┌─ Available data

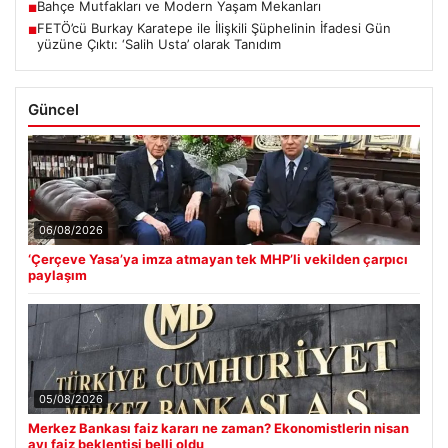
Bahçe Mutfakları ve Modern Yaşam Mekanları
■
FETÖ’cü Burkay Karatepe ile İlişkili Şüphelinin İfadesi Gün
■
yüzüne Çıktı: ‘Salih Usta’ olarak Tanıdım
Güncel
06/08/2026
‘Çerçeve Yasa’ya imza atmayan tek MHP’li vekilden çarpıcı
paylaşım
05/08/2026
Merkez Bankası faiz kararı ne zaman? Ekonomistlerin nisan
ayı faiz beklentisi belli oldu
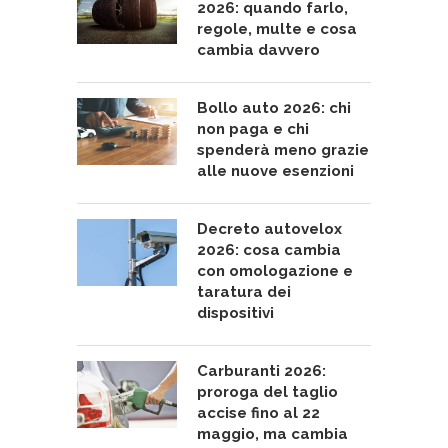
2026: quando farlo,
regole, multe e cosa
cambia davvero
Bollo auto 2026: chi
non paga e chi
spenderà meno grazie
alle nuove esenzioni
Decreto autovelox
2026: cosa cambia
con omologazione e
taratura dei
dispositivi
Carburanti 2026:
proroga del taglio
accise fino al 22
maggio, ma cambia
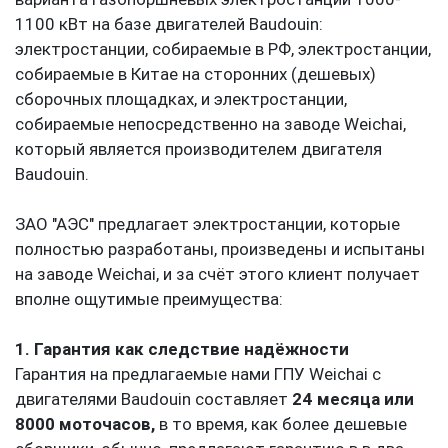
В настоящее время на рынке РФ существует три
варианта газопоршневых электростанций 1000-
1100 кВт на базе двигателей Baudouin:
электростанции, собираемые в РФ, электростанции,
собираемые в Китае на сторонних (дешевых)
сборочных площадках, и электростанции,
собираемые непосредственно на заводе Weichai,
который является производителем двигателя
Baudouin.
ЗАО "АЭС" предлагает электростанции, которые
полностью разработаны, произведены и испытаны
на заводе Weichai, и за счёт этого клиент получает
вполне ощутимые преимущества:
1. Гарантия как следствие надёжности
Гарантия на предлагаемые нами ГПУ Weichai с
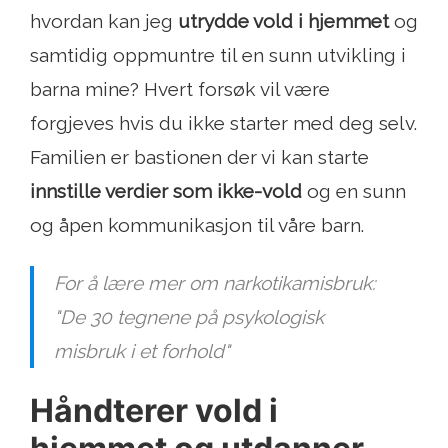
hvordan kan jeg
utrydde vold i hjemmet
og
samtidig oppmuntre til en sunn utvikling i
barna mine? Hvert forsøk vil være
forgjeves hvis du ikke starter med deg selv.
Familien er bastionen der vi kan starte
innstille verdier som ikke-vold
og en sunn
og åpen kommunikasjon til våre barn.
For å lære mer om narkotikamisbruk:
"De 30 tegnene på psykologisk
misbruk i et forhold"
Håndterer vold i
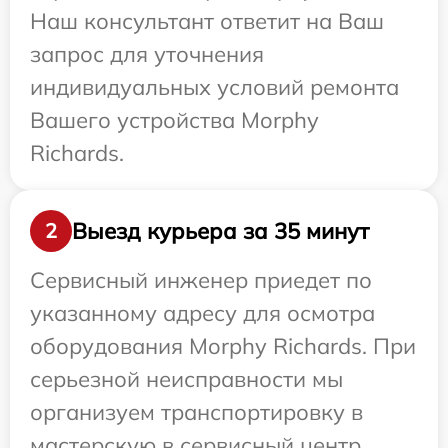
Наш консультант ответит на Ваш
запрос для уточнения
индивидуальных условий ремонта
Вашего устройства Morphy
Richards.
Выезд курьера за 35 минут
2
Сервисный инженер приедет по
указанному адресу для осмотра
оборудования Morphy Richards. При
серьезной неисправности мы
организуем транспортировку в
мастерскую в сервисный центр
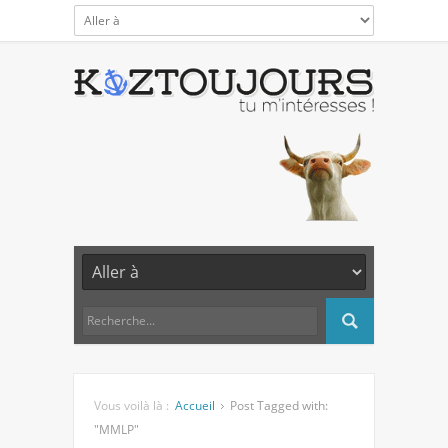
Vous voilà là :
Accueil
Post Tagged with:
"MMLP"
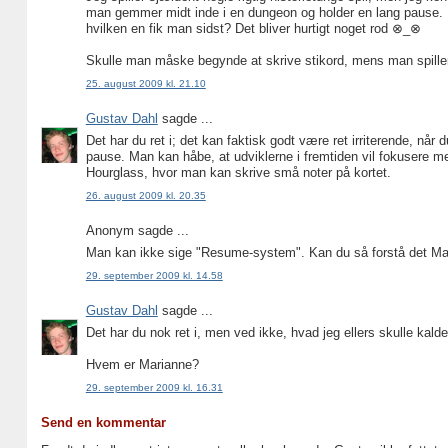
man gemmer midt inde i en dungeon og holder en lang pause. 
hvilken en fik man sidst? Det bliver hurtigt noget rod ⊗_⊗
Skulle man måske begynde at skrive stikord, mens man spille
25. august 2009 kl. 21.10
Gustav Dahl
sagde ...
Det har du ret i; det kan faktisk godt være ret irriterende, 
pause. Man kan håbe, at udviklerne i fremtiden vil fokusere 
Hourglass, hvor man kan skrive små noter på kortet.
26. august 2009 kl. 20.35
Anonym sagde ...
Man kan ikke sige "Resume-system". Kan du så forstå det Ma
29. september 2009 kl. 14.58
Gustav Dahl
sagde ...
Det har du nok ret i, men ved ikke, hvad jeg ellers skulle kalde
Hvem er Marianne?
29. september 2009 kl. 16.31
Send en kommentar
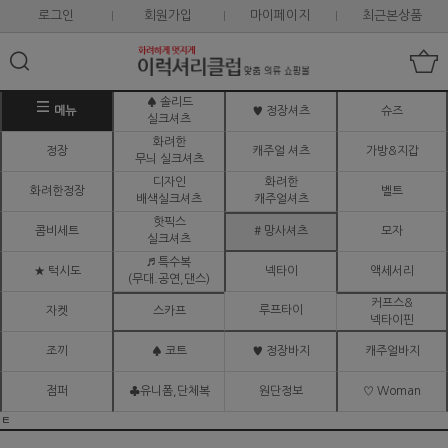
로그인
회원가입
마이페이지
최근본상품
♠ 솔리드
메뉴
♥ 정장셔츠
슈즈
실크셔츠
화려한
정장
캐주얼 셔츠
가방&지갑
무늬 실크셔츠
디자인
화려한
화려한정장
벨트
배색실크셔츠
캐주얼셔츠
핫픽스
콤비세트
# 망사셔츠
모자
실크셔츠
♬ 특수복
★ 턱시도
넥타이
액세서리
(무대.공연,댄스)
커프스&
루프타이
자켓
스카프
넥타이핀
조끼
♠ 코트
♥ 정장바지
캐주얼바지
점퍼
♣유니폼,단체복
원단정보
♡ Woman
ㅌ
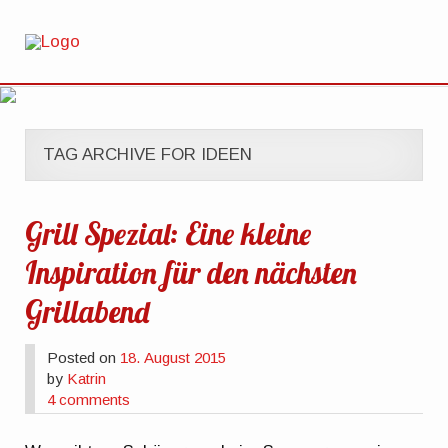
TAG ARCHIVE FOR IDEEN
Grill Spezial: Eine kleine
Inspiration für den nächsten
Grillabend
Posted on
18. August 2015
by
Katrin
4 comments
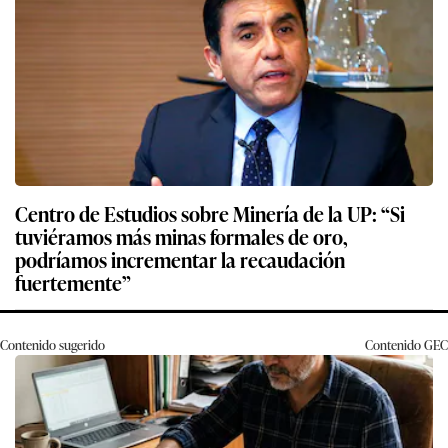
Centro de Estudios sobre Minería de la UP: “Si
tuviéramos más minas formales de oro,
podríamos incrementar la recaudación
fuertemente”
Contenido sugerido
Contenido
GEC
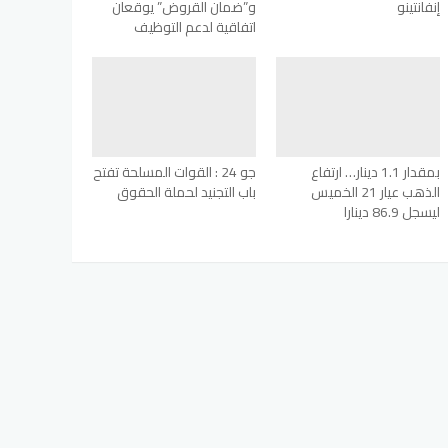
إنفانتينو
و”ضمان القروض” يوقعان
اتفاقية لدعم التوظيف
بمقدار 1.1 دينار… ارتفاع
جو 24 : القوات المسلحة تفتح
الذهب عيار 21 الخميس
باب التجنيد لحملة الحقوق
ليسجل 86.9 دينارا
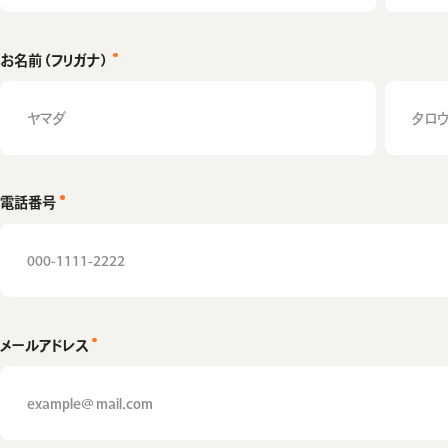
お名前（フリガナ）
電話番号
メールアドレス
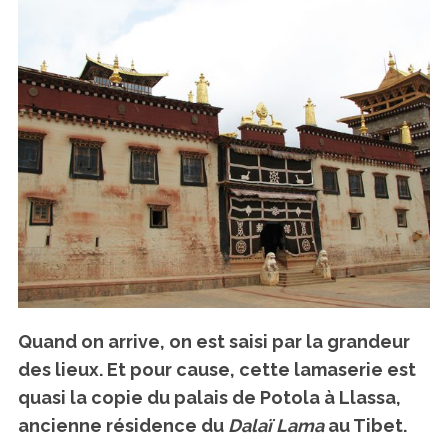
Quand on arrive, on est saisi par la grandeur
des lieux. Et pour cause, cette lamaserie est
quasi la copie du palais de Potola à Llassa,
ancienne résidence du
Dalaï Lama
au Tibet.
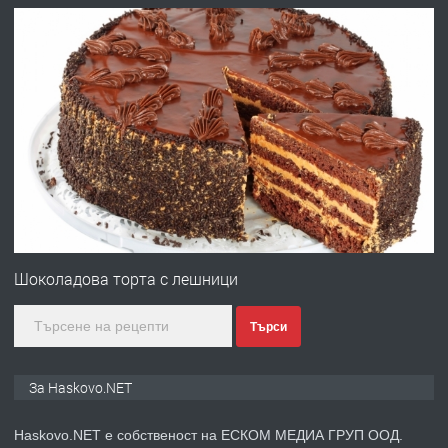
АПАРТАМЕНТ В ЦЕНТЪРА НА ГР.
ХАСКОВО
преди 3 дни
ПРЕДЛАГА
Давам гараж под наем
преди 3 дни
ПРЕДЛАГА
№4120 Магазин/Офис под наем в кв.
Любен Каравелов, Хасково-близо до
Шоколадова торта с лешници
градската градина!
Търси
преди 3 дни
ПРЕДЛАГА
ПРОСТОРЕН ТРИСТАЕН
За Haskovo.NET
АПАРТАМЕНТ В НОВА СГРАДА КВ.
КУБА
Haskovo.NET е собственост на ЕСКОМ МЕДИА ГРУП ООД.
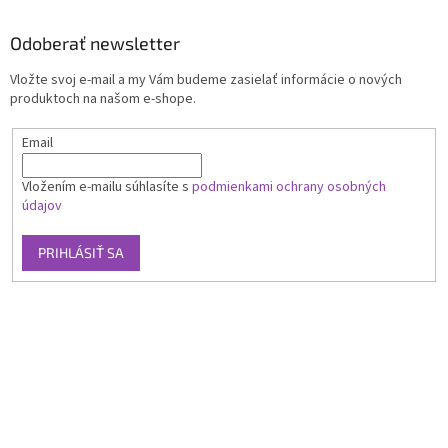
Odoberať newsletter
Vložte svoj e-mail a my Vám budeme zasielať informácie o nových
produktoch na našom e-shope.
Email
Vložením e-mailu súhlasíte s
podmienkami ochrany osobných
údajov
PRIHLÁSIŤ SA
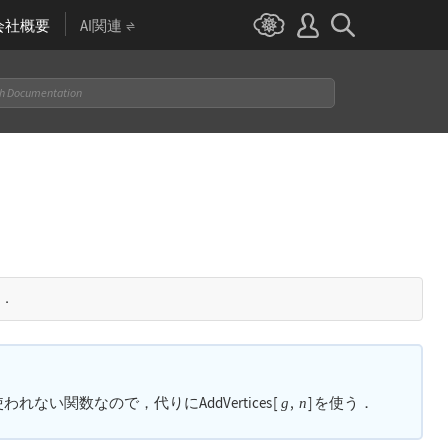
会社概要
AI関連
．
使われない関数なので，代りに
AddVertices
[
,
]
を使う．
g
n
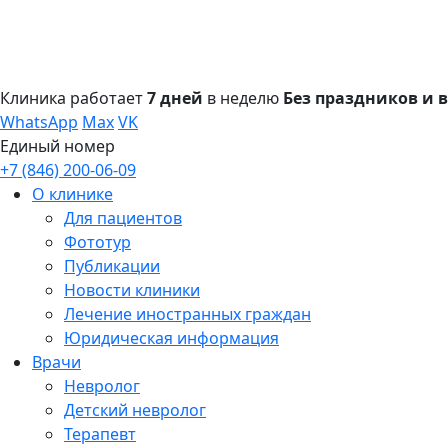
Клиника работает
7 дней
в неделю
Без праздников и
WhatsApp
Max
VK
Единый номер
+7 (846) 200-06-09
О клинике
Для пациентов
Фототур
Публикации
Новости клиники
Лечение иностранных граждан
Юридическая информация
Врачи
Невролог
Детский невролог
Терапевт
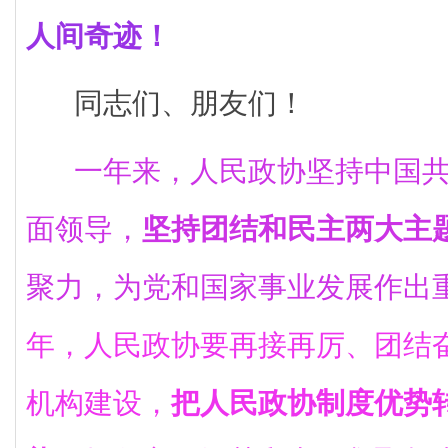
人间奇迹！
同志们、朋友们！
一年来，人民政协坚持中国
面领导，
坚持团结和民主两大主
聚力，为党和国家事业发展作出
年，人民政协要再接再厉、团结
机构建设，
把人民政协制度优势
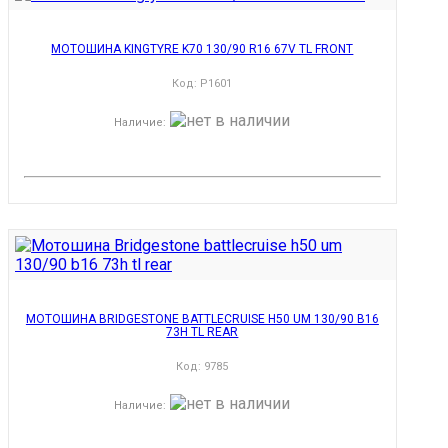
МОТОШИНА KINGTYRE K70 130/90 R16 67V TL FRONT
Код:
P1601
Наличие
:
МОТОШИНА BRIDGESTONE BATTLECRUISE H50 UM 130/90 B16
73H TL REAR
Код:
9785
Наличие
:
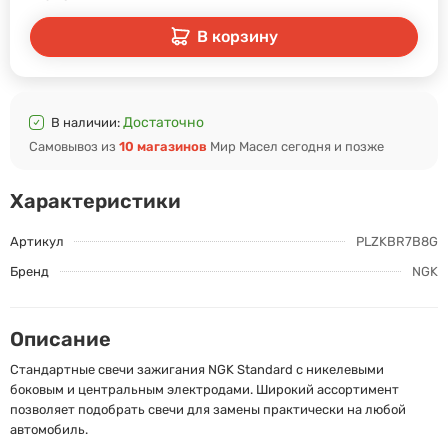
В корзину
Достаточно
В наличии:
Самовывоз из
10 магазинов
Мир Масел сегодня и позже
Характеристики
Артикул
PLZKBR7B8G
Бренд
NGK
Описание
Стандартные свечи зажигания NGK Standard с никелевыми
боковым и центральным электродами. Широкий ассортимент
позволяет подобрать свечи для замены практически на любой
автомобиль.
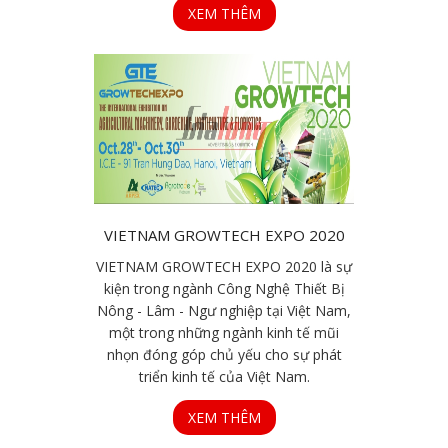
XEM THÊM
VIETNAM GROWTECH EXPO 2020
VIETNAM GROWTECH EXPO 2020 là sự
kiện trong ngành Công Nghệ Thiết Bị
Nông - Lâm - Ngư nghiệp tại Việt Nam,
một trong những ngành kinh tế mũi
nhọn đóng góp chủ yếu cho sự phát
triển kinh tế của Việt Nam.
XEM THÊM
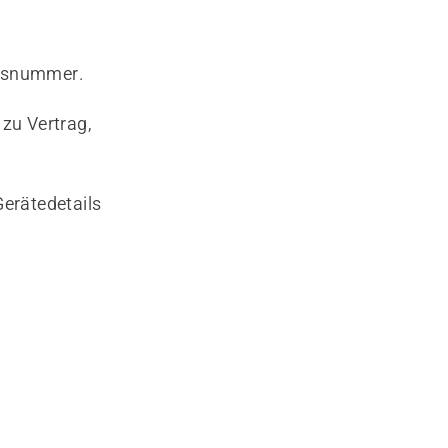
agsnummer.
zu Vertrag,
Gerätedetails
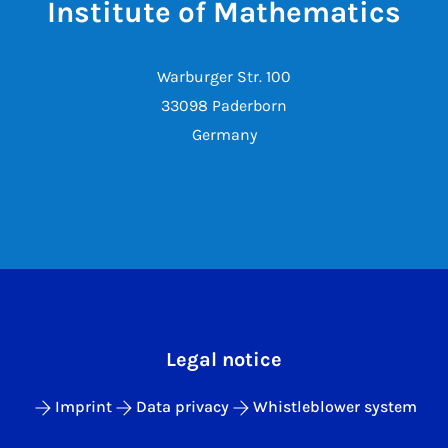
Institute of Mathematics
Warburger Str. 100
33098 Paderborn
Germany
Legal notice
Imprint
Data privacy
Whistleblower system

└─

◆ **Problem statement**: Work out the number of lines in the entries above that hold the word "cosa", giving the number without comment.

◆ **Solution**: 2